= Spanish methanol poisonings =

Methanol poisonings in Spain (Caso del metílico) took place in early 1963, when an alcohol merchant Rogelio Aguiar from Ourense, Galicia, Spain sold drinks containing dangerous amounts of methanol. One glass of drink was enough to kill or blind. Official count of victims is 51 dead and 9 blind, but estimates of number of victims vary between 1,000 and 5,000 dead.

Rogelio Aguiar acquired 75,000 litres of methanol, which it used to produce mixed drinks. The deal was very beneficial, as methanol was much cheaper than real ethyl alcohol. Rogelio Aguiar sold methanol to company from Vigo called "Lago e Hijos".

First deaths were observed on Lanzarote in February. The municipal pharmaceutical inspector, María Elisa Álvarez Obaya, started to think about possibility of poisoning, when she noticed four victims had been in the same party. She analyzed their drinks and confirmed this was a case of methanol poisoning. Even though the pharmacist published warnings, more people were poisoned, and altogether 16 people died on Canary Islands of Lanzarote, La Gomera and Tenerife. Meanwhile, on mainland Spain in Galicia new deaths were recorded daily.

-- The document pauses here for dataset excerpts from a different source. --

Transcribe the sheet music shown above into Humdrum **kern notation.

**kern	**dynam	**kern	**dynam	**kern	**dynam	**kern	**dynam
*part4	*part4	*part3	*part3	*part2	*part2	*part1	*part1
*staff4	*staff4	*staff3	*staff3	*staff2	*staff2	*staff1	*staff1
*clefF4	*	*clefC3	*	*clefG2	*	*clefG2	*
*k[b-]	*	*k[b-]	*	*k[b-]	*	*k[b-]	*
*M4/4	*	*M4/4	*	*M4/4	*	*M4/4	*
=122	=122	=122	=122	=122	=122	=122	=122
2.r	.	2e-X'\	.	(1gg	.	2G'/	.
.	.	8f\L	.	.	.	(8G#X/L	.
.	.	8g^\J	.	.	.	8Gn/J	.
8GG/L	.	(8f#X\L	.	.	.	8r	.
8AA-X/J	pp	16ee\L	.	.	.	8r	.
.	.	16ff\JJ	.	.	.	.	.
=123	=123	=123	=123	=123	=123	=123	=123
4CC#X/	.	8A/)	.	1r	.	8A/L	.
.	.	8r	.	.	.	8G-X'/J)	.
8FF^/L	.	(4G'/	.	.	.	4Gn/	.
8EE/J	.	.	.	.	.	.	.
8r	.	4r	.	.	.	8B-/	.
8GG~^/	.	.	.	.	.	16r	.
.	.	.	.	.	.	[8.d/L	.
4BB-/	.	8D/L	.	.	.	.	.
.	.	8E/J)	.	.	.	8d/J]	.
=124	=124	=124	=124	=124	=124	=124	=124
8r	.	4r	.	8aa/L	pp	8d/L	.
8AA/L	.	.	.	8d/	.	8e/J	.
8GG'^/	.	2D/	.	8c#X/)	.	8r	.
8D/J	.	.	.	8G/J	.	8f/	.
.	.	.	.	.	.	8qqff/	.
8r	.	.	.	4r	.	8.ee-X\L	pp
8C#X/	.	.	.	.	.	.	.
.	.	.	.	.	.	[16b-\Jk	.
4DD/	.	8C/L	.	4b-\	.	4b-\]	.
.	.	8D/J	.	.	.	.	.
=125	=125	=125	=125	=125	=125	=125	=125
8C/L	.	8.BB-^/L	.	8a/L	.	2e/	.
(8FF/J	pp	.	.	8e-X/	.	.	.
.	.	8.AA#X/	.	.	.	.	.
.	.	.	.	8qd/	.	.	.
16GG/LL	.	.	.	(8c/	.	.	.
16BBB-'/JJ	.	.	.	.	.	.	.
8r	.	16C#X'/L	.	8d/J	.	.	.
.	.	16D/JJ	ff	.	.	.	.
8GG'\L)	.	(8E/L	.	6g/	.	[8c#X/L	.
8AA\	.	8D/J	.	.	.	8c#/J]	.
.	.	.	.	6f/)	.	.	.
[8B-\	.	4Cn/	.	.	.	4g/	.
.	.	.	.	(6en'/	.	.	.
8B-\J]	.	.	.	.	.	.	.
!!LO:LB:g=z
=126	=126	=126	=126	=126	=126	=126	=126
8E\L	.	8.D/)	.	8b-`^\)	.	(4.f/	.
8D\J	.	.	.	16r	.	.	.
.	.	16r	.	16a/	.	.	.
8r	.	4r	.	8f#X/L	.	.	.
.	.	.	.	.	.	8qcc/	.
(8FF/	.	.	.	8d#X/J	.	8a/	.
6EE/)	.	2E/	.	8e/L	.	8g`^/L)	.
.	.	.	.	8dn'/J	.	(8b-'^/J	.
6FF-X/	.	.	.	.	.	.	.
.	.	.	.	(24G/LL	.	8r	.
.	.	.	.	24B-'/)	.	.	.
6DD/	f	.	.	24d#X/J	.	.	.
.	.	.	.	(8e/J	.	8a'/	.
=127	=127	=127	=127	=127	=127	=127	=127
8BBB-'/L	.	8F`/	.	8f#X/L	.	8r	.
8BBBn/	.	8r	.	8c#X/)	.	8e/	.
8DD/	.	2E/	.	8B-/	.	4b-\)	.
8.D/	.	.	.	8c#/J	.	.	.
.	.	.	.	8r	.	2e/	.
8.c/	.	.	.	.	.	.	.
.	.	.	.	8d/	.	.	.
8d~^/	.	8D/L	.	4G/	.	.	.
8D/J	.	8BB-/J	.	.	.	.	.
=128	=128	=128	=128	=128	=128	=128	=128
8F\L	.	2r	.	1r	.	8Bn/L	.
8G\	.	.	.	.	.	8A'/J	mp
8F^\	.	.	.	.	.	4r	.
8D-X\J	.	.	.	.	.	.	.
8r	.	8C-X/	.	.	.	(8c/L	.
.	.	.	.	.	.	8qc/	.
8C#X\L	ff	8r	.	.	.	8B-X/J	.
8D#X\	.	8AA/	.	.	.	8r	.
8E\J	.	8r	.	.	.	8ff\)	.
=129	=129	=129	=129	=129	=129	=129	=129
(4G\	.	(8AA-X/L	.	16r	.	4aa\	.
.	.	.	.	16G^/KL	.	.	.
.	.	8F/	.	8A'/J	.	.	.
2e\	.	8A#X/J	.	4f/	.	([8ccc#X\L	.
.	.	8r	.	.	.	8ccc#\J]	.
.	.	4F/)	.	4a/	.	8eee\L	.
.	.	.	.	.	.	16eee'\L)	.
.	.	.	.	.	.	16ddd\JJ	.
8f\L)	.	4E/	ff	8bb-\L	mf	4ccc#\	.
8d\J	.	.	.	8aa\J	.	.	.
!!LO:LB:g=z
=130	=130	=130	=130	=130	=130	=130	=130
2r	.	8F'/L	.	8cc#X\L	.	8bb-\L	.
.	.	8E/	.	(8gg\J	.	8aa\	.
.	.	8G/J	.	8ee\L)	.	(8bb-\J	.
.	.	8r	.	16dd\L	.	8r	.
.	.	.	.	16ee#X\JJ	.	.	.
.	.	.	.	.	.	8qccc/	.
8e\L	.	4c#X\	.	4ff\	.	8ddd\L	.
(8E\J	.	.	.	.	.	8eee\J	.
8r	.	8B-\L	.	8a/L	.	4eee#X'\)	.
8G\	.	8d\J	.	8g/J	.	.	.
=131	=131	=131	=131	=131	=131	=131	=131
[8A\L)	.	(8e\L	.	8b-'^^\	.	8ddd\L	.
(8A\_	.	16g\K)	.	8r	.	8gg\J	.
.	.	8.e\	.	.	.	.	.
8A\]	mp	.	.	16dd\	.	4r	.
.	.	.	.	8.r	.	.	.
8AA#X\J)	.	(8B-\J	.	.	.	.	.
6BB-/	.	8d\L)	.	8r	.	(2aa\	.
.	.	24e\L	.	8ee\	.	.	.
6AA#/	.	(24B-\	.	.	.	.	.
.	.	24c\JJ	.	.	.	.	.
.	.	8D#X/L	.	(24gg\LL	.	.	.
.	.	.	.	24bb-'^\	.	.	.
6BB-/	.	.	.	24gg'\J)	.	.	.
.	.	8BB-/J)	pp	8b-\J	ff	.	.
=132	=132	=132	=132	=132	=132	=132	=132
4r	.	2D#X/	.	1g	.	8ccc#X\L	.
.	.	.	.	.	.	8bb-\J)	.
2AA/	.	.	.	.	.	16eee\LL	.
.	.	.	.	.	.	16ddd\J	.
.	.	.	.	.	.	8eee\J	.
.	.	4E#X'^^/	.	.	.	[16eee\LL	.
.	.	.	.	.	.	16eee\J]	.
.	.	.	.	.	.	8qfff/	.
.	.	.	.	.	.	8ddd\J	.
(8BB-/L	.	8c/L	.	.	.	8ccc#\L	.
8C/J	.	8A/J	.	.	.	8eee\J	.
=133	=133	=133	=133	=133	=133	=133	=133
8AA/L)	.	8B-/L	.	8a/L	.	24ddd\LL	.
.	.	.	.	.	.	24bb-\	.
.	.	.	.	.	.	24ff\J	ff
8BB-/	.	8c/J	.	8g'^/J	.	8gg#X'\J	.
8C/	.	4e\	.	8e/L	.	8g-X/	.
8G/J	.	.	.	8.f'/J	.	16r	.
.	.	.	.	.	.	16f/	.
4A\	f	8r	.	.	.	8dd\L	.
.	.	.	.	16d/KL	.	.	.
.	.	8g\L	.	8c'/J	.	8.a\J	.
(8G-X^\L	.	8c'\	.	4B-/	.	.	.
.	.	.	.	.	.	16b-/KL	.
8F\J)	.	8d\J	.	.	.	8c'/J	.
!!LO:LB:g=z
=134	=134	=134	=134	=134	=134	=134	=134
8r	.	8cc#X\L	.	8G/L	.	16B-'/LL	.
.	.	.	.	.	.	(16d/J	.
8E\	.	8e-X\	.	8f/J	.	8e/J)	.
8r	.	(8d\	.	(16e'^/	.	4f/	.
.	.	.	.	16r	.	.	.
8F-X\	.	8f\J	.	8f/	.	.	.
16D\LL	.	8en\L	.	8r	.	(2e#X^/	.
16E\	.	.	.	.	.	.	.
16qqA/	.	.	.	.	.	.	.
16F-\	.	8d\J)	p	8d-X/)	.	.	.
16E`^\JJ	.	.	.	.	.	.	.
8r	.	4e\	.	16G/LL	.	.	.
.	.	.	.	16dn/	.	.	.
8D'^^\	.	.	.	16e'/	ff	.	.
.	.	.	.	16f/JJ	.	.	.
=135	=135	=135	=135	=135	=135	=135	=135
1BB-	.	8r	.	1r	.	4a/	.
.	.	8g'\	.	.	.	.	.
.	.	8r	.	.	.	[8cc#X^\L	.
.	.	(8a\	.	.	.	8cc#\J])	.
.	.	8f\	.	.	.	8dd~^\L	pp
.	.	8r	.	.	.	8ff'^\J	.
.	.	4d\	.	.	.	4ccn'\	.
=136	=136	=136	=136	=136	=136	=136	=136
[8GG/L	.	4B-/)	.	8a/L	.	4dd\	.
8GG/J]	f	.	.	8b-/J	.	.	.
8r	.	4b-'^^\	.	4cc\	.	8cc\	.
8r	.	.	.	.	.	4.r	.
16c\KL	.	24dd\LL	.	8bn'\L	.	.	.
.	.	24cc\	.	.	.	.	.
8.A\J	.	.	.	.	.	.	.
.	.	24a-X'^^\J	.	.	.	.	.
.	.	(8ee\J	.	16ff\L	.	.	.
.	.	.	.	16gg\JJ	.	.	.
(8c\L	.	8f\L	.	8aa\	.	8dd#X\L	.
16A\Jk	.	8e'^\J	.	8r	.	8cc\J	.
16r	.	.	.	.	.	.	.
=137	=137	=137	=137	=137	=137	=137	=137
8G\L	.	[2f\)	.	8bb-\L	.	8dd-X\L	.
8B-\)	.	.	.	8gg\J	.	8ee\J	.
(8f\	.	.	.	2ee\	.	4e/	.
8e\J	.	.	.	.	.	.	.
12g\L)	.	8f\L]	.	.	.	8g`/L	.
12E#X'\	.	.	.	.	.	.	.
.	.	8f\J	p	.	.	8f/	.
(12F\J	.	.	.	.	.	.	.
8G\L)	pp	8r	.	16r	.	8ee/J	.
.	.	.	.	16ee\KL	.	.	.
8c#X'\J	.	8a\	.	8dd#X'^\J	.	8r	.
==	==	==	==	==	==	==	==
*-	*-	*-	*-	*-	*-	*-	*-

The businessmen were sentenced to 1–20 years in jail for endangering public health. The victims were supposed to get compensation, but due to bankruptcies they did not receive the money.

Galician journalist and writer Fernando Rodríguez Méndez investigated this case for five years and published several books that have returned this story of money, poison and death to the present.